1C: Toy Collection: Space Rangers 2, 2 CDs, 2004.

It was copied normally. Thus, the rumors about the allegedly short life of the CDs are clearly exaggerated. At the same time, it is quite possible that there were disks with films, which, as stated in the epigraph, after a few years did not start on anything. You never know whether there are products of completely unacceptable quality.

I read that the first CDs were written on gold-coated discs. The recording process was very moody and almost never succeeded on the first try. The recording was very slow. Since then, significant progress has been made in this area, and now it is usually possible to calmly and very quickly burn a disc. But although I write discs only for my own use and not very often, I have developed the necessary rules over the years of recording, which must be followed.

Rule 1After recording, verification is required. In the Nero program that I use, I need to check this.

Rule 2. The recording speed should not be higher than the ability of the device and the speed indicated on the disc. If verification was unsuccessful, then the speed should be reduced. In this case, a noticeable time gain can be obtained. For example, I had cases when at a speed of 16x verification took almost 40 minutes. and issued an error after 90% progress. And at a speed of 10x, verification was successful, in less than 20 minutes. While recording is faster than verification. In general, especially in the case of cheap discs, you do not need to believe everything that is written on them.

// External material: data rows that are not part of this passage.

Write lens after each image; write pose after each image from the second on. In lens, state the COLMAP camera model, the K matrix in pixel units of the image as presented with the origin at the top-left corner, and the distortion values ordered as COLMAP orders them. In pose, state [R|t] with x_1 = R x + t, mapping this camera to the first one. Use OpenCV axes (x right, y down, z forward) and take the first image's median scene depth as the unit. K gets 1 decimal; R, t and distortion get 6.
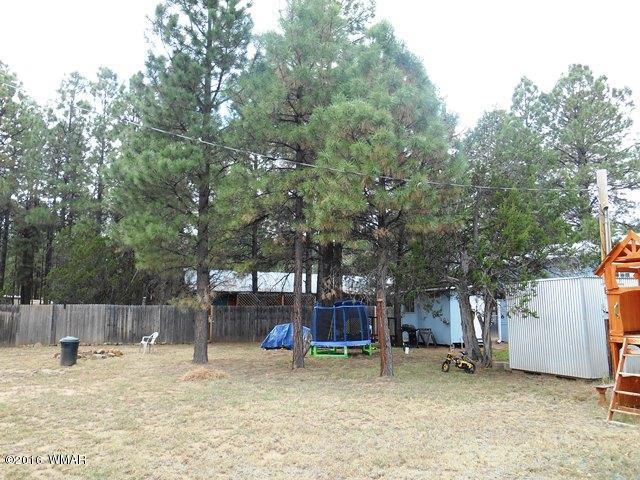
lens RADIAL K [[493.7, 0, 318.7], [0, 493.7, 237.2], [0, 0, 1]] dist [-0.023664, 0.014333]
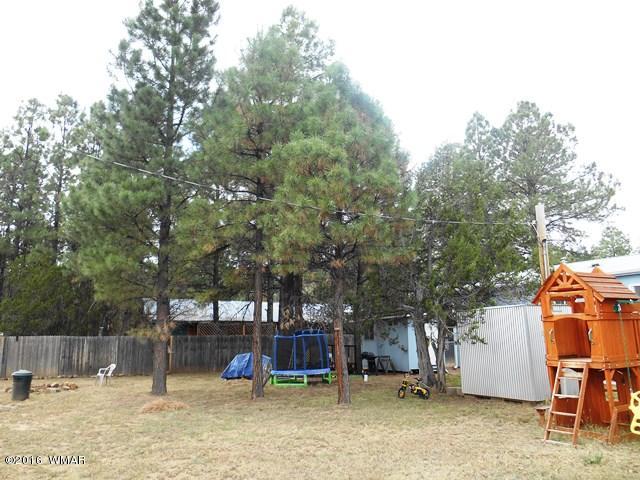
lens RADIAL K [[493.7, 0, 318.7], [0, 493.7, 237.2], [0, 0, 1]] dist [-0.023664, 0.014333]
pose [[0.997227, 0.000979, 0.074408, 0.006415], [0.003099, 0.998499, -0.054679, -0.005808], [-0.074350, 0.054758, 0.995728, -0.026488]]
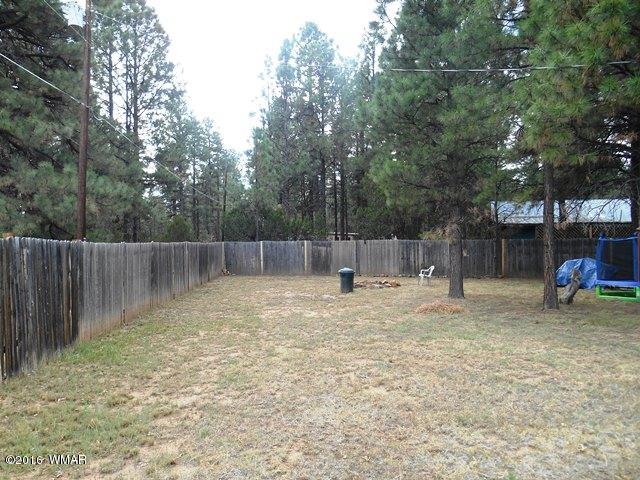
lens RADIAL K [[493.7, 0, 318.7], [0, 493.7, 237.2], [0, 0, 1]] dist [-0.023664, 0.014333]
pose [[0.784040, -0.016255, -0.620497, 0.149715], [0.098024, 0.990355, 0.097917, 0.013424], [0.612921, -0.137594, 0.778072, 0.080666]]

Rule 3As an additional check, the contents of each disk must be copied to the hard disk. It looks like a reinsurance, but this is not a labor-intensive operation for a person. While copying is in progress, you can, for example, play a game of chess with a computer.

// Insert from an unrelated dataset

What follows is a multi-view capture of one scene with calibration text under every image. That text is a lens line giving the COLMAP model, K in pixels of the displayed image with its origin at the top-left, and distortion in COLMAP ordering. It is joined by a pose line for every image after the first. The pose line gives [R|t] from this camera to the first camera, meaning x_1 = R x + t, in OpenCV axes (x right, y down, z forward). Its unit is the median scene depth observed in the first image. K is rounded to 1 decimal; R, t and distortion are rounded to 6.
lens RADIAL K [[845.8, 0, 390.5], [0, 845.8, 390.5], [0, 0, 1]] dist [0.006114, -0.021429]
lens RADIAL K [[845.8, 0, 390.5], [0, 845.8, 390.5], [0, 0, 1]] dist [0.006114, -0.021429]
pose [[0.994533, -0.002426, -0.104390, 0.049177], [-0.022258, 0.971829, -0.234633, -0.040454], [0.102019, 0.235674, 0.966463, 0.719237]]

In this technology, I am primarily attracted by reliability. Any device in which electronics and moving parts, like in an HDD, or only electronics, like in SSDs and flash cards, has an unpleasant property to burn out unexpectedly. And HDD is not recommended to drop. To disable a DVD, you need to try very hard, for example, put a hot kettle on it for a long timeiron. But even the loss of one DVD-ROM is not the loss of the entire collection, as it can be if the archive is stored on an external hard drive. Despite the fact that the price of a hard drive for archiving may be lower than the price of blanks of the same total capacity, the reliability of blanks pays for it.

It is believed that the Internet and cloud technologies will soon completely solve the problems of data storage. Unfortunately, while the speed of accessing data on the Internet is situational, but often, it is unexpectedly low, despite the good network connection settings. And using a local archive is often faster than re-downloading from a remote link. In addition, it is not possible to enter twice on the same Internet. For example, I posted publications and programs on the websites of some well-known companies. Then they were suddenly removed and, if I did not have copies, I would have lost them. Remembering this, I, as I see an interesting publication or program, I immediately download it, knowing from my own experience that tomorrow it may not be there. This explains the additional consumption of space on local drives.

An important advantage, in my opinion, is mobility. I have a computer in the room, and a TV in the kitchen. I can watch a movie on a computer from a disk, but I can through a TV and a cheap player. Here, of course, everyone has different preferences - many prefer to carry a laptop with them. In my opinion, a stationary desktop is more convenient for a home. New OS also prefer to download to DVD. The other day, for example, I downloaded the new version of Fedora Live CD. If I find myself cut off from the Internet due to the fact that the OS is covered, then the Live CD will help restore or reinstall the system. You can load / install the system from a flash drive, but a flash card is more expensive and, as already noted, less reliable. I’m used to dumping systems and drafts on DVD so that I don’t get confused on the hard drive, I just throw the discs out of date, but this is probably a matter of habit.